ДЖОН ЭШБЕРИ: Ну, конечно же, чтобы заработать немного денег на кусок хлеба. То был период в моей жизни, когда я очень бедствовал, а мой друг Фрэнк О Хара начал писать об искусстве для Art News на несколько лет раньше меня. Редактору, Томасу Хессу, ставшему в конце концов моим близким другом, и умершему пару лет назад, понравилась идея, чтобы об искусстве для его журнала, Art News, наиболее влиятельного издания тех лет, писали поэты. Одна из причин, которая ему нравилась больше всех, в чем я уверен, была чисто экономическая, потому что нам почти ничего не платили. Мы были особой разновидностью рабов, потому что поэты по определению бедны, или должны быть бедными, а люди, учившиеся на искусствоведов, не хотели писать короткие обзоры, за которые нам порой платили по пять долларов за штуку...
ПЕТР СОММЕР: Стало быть, неверно думать будто ваши критические работы есть в какойто степени проекция того, что вы хотели бы видеть в собственной поэзии как ее комментарий?
ДЖОН ЭШБЕРИ: Вообще-то, я пишу о вещах, которые меня интересуют, но не о том, что меня может вогнать в скуку. В НьюЙорке у вас огромный выбор! Сотни галерей, много музеев, намного больше того, о чем можно написать в газете или в журнале.
Петр Соммер: Я хотел бы спросить вас о начале, так называемой, Нью-Йоркской Поэтической Школы. Какоето время вас считали как бы одним поэтом, и только гораздо позже стали отличать ваши голоса друг от друга. Не рассказали бы вы немного об этом?
Джон Эшбери: Ладно, попробую ничего не упустить.

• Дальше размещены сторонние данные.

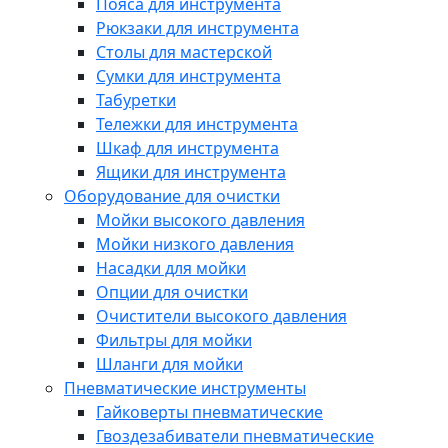
Пояса для инструмента
Рюкзаки для инструмента
Столы для мастерской
Сумки для инструмента
Табуретки
Тележки для инструмента
Шкаф для инструмента
Ящики для инструмента
Оборудование для очистки
Мойки высокого давления
Мойки низкого давления
Насадки для мойки
Опции для очистки
Очистители высокого давления
Фильтры для мойки
Шланги для мойки
Пневматические инструменты
Гайковерты пневматические
Гвоздезабиватели пневматические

В самом начале был такой поэт Кеннет Кош, которого я встретил в Гарварде. Прежде я никогда не встречал поэта. Я имею в виду, что не знал прежде других поэтов. Я писал поэзию сам. И когда я предложил свои стихи издававшемуся тогда журналу, ему они сразу же понравились. Потом он познакомил меня со своими стихами, и они мне тоже понравились. Конечно, в наших работах есть очень большие различия, но в какой-то мере мы разделяли с ним общее отношение к поэзии-а именно, что ты можешь дурачиться в своих стихах, чего нельзя было сказать о большинстве наших современников.